The counter from the Obama camp is that he's better positioned to extend the Democrats' playing field in the West by attracting independents and in the South by raising black turnout. Plus, polls show him running stronger in numerous states, including Colorado, Connecticut, Iowa, Minnesota, New Mexico, Nevada, North Carolina and Washington.
Voting blocs. Throughout the primaries, Clinton has done well with white women, older people, Latinos, Catholics and blue-collar workers. Obama has won among blacks, the young, independents and college graduates.
Looking toward the general election, the question is which candidate has the more valuable coalition - and which nominee would be embraced more (or abandoned less) by the losing candidate's supporters.
Clinton's blocs include the voters who Mark Penn, her former chief strategist, has said cost Kerry the presidency in 2004, namely Latinos and "security moms." Also in the Clinton camp are many of the voters once known as "Reagan Democrats," more of whom might defect to McCain in the fall if Obama were the nominee.
On this score, Clinton looks more electable in Pennsylvania at the moment.
In exit polling last Tuesday, 24 percent of primary voters said they wouldn't support Obama in the fall, while only 17 percent said the same of Clinton.
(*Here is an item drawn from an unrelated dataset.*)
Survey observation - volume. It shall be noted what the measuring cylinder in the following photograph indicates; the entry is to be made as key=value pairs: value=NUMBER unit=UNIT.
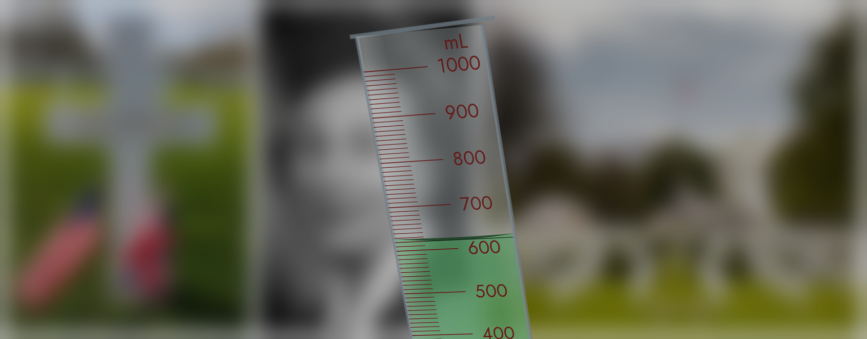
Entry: value=620 unit=mL
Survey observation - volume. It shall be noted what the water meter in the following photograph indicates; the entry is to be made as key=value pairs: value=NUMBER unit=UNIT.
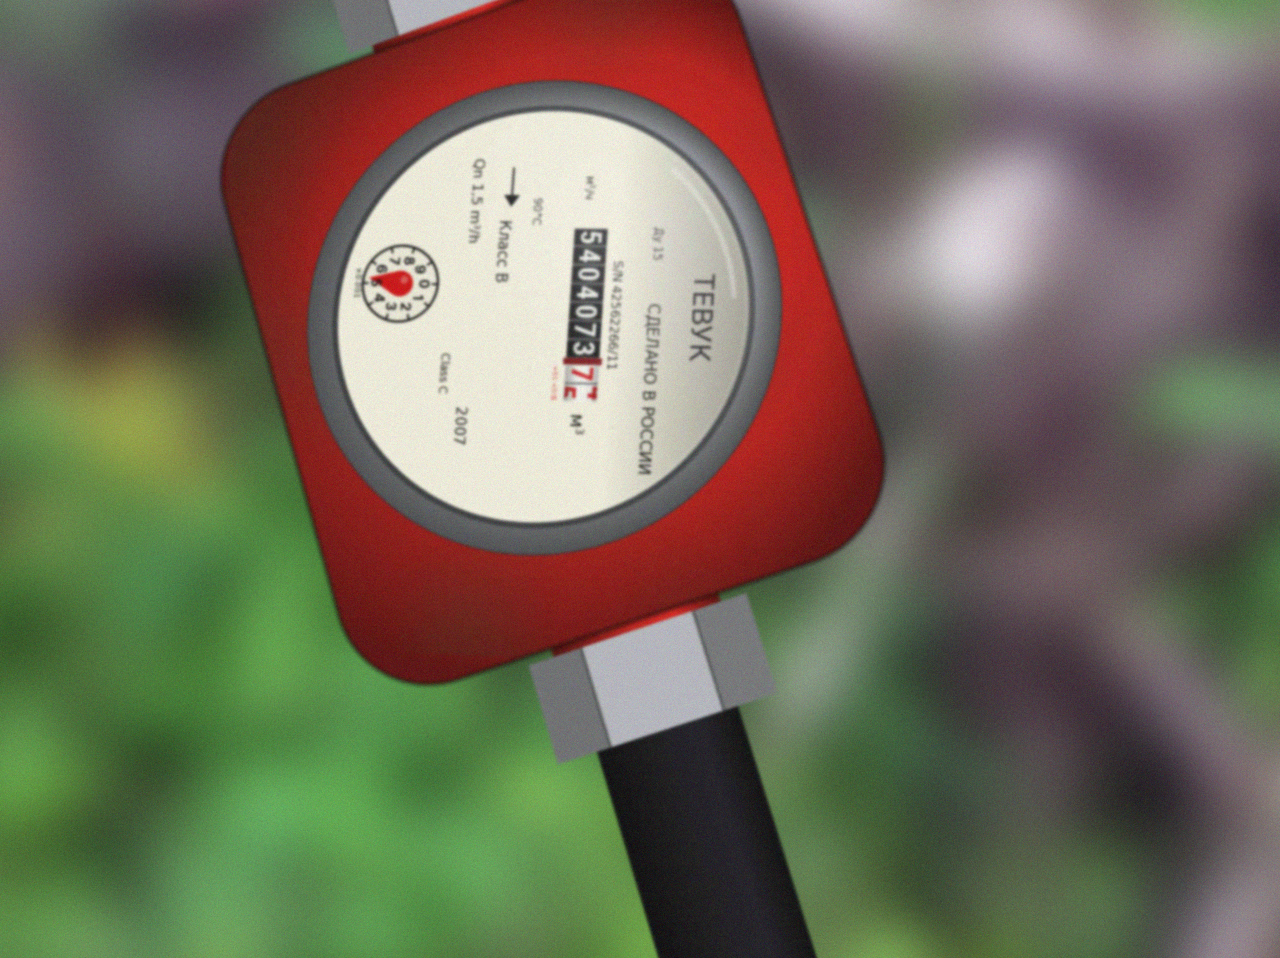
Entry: value=5404073.745 unit=m³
How many will feel that way come November is hard to know.
On the other hand, party leaders throughout the country have been ecstatic about the young people Obama has drawn into politics and the Republicans and independents who have voted for him.
And they're worried that those voters - plus African Americans - would feel betrayed and disillusioned if the first black candidate with a chance to be nominated appears to have been cheated out of the prize by the superdelegates.
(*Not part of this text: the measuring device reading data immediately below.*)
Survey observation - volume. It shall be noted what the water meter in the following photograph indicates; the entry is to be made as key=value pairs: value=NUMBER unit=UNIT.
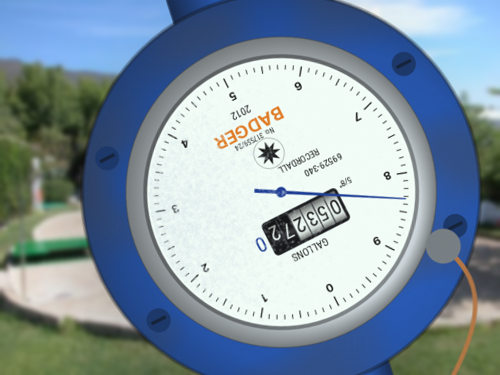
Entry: value=532718.3 unit=gal
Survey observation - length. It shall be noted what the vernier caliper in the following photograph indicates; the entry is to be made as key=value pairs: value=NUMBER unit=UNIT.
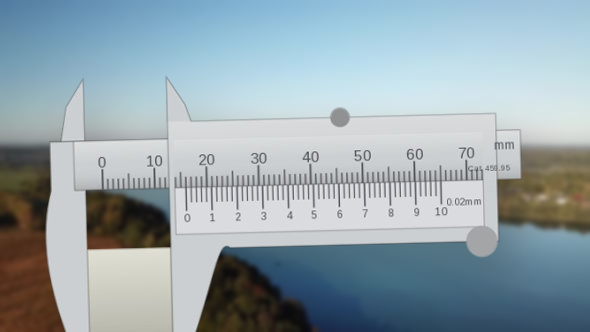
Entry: value=16.0 unit=mm
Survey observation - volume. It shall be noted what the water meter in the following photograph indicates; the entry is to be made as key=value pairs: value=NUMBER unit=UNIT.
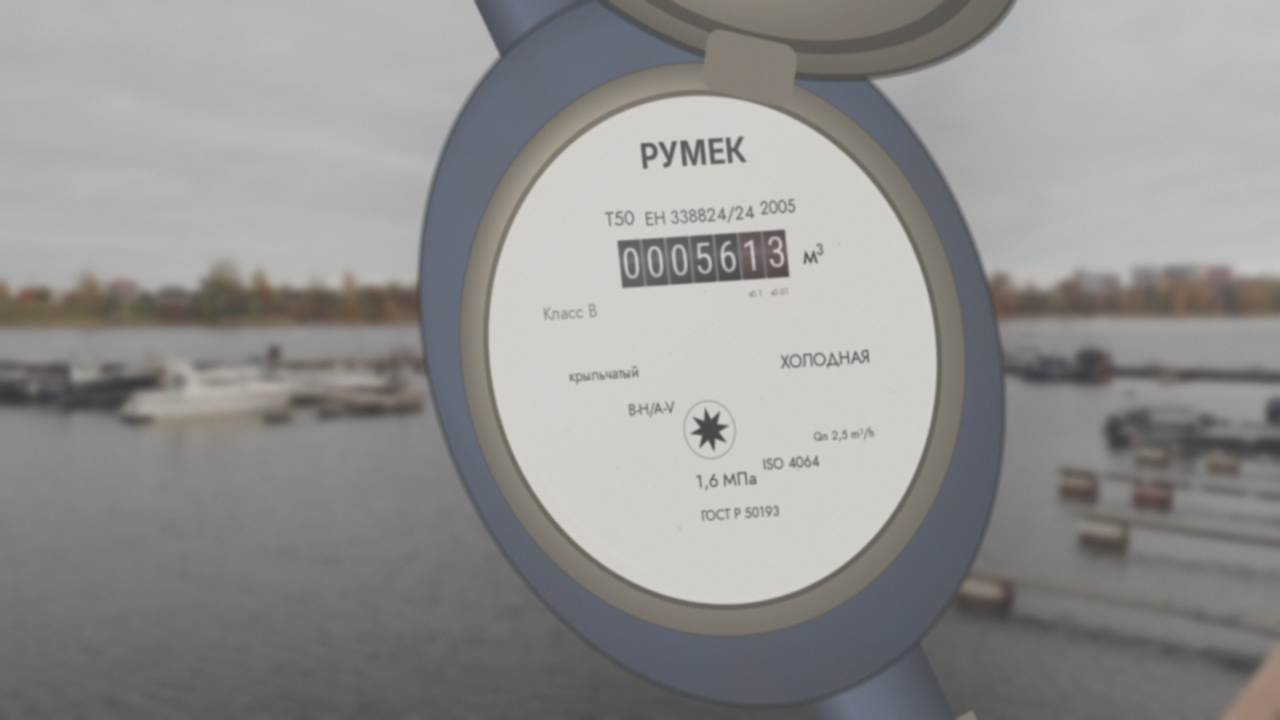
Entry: value=56.13 unit=m³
Those concerns, about damaging the party's future and angering one of its most loyal constituencies, are likely to weigh heavily on the minds of superdelegates.
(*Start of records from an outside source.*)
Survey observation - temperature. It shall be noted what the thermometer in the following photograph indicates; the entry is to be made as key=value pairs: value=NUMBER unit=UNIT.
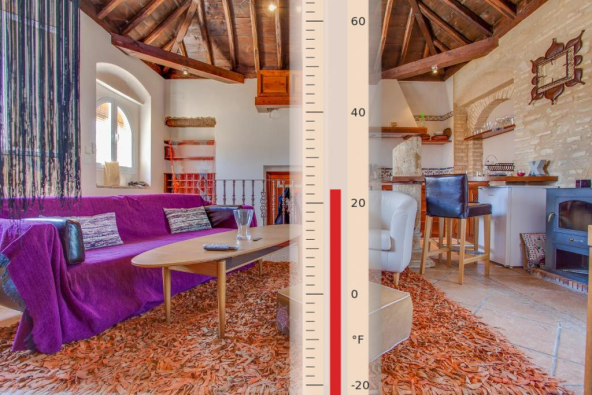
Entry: value=23 unit=°F
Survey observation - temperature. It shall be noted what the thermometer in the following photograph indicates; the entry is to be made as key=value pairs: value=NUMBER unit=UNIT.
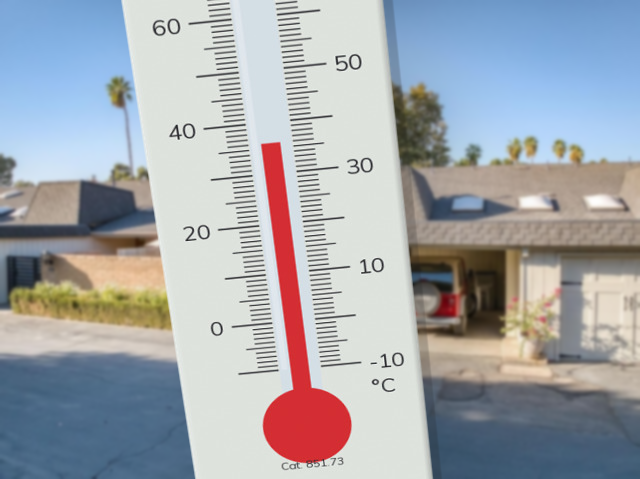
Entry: value=36 unit=°C
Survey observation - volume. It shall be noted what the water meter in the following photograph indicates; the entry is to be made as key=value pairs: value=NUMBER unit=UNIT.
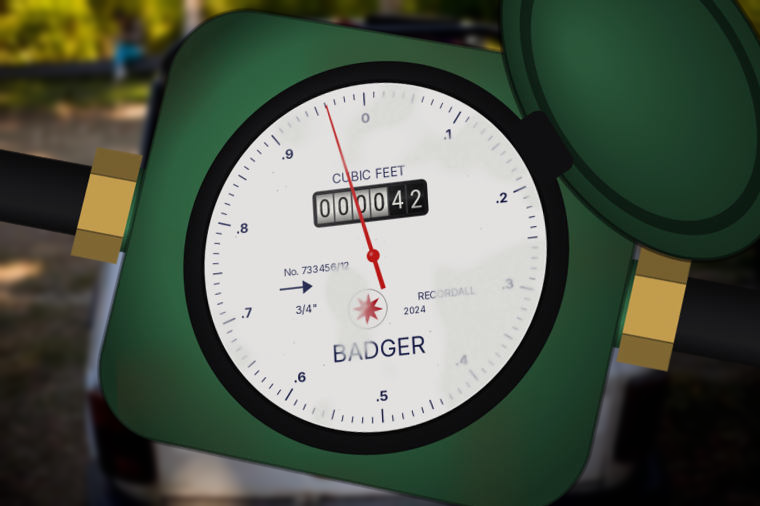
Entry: value=41.96 unit=ft³
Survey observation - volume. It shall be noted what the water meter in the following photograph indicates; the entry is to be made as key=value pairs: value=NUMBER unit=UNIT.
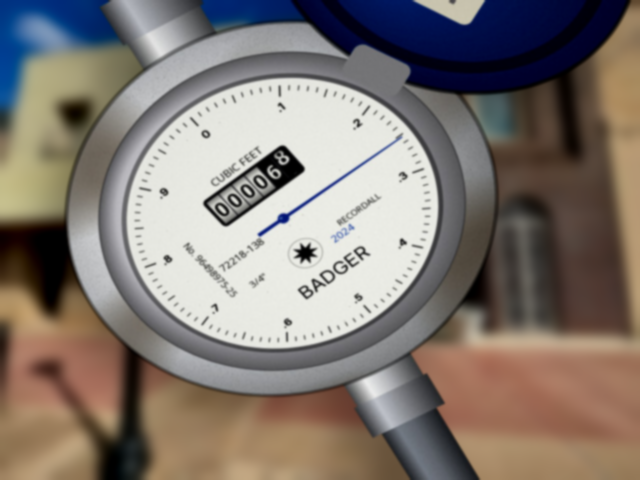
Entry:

Vetting of the candidates. Clinton likes to say that she has led the most examined life of any other politician in America. The suggestion is that there won't be any damaging revelations about her between now and November.
What is known about her, though, has caused millions of Americans to rule out voting for her. According to a recent Washington Post-ABC News poll, only 39 percent of Americans said they found her "honest and trustworthy," hardly a plus for electability.
Obama has been less thoroughly vetted, making his image more vulnerable to fresh stories about his past.
During the Pennsylvania campaign, he was damaged by the appearance of the videotapes of his former pastor, the Rev. Jeremiah A. Wright Jr., shouting "God damn America!" - and by the talk during the debate in Philadelphia about his association with William Ayers, a former member of the Weather Underground, a 1970s radical group.
Were Obama to become the nominee, the election likely would turn on whether enough voters, some of whom question his patriotism, could get comfortable with the idea of having him as their president. There's no way to know what stories about him are yet to emerge.
Experience vs. freshness. Clinton's eight years in the Senate and eight years as first lady make her familiar to the electorate, which is good, or too familiar, which isn't. A lot of Democrats, and far more independents and Republicans, are tired of the Clintons.
All of this experience didn't stop her from making a political blunder last month, saying that she'd landed in Bosnia under sniper fire in 1996 when she hadn't.
Obama is a fresh new face offering what he calls a new kind of politics, which can be attractive to voters, and he's short on national experience, which can be scary. Clinton has accused him of not having passed the threshold of credibility to be commander-in-chief, while saying that she and McCain have.
The Illinois senator's political inexperience gets highlighted when he makes an unforced error, such as his statement about "bitter" residents of small-town Pennsylvania.
Of course, Obama could make himself look more electable by winning some significant primaries, something he hasn't done since Feb. 19 in Wisconsin.
He gets his next chance May 6 in Indiana and North Carolina.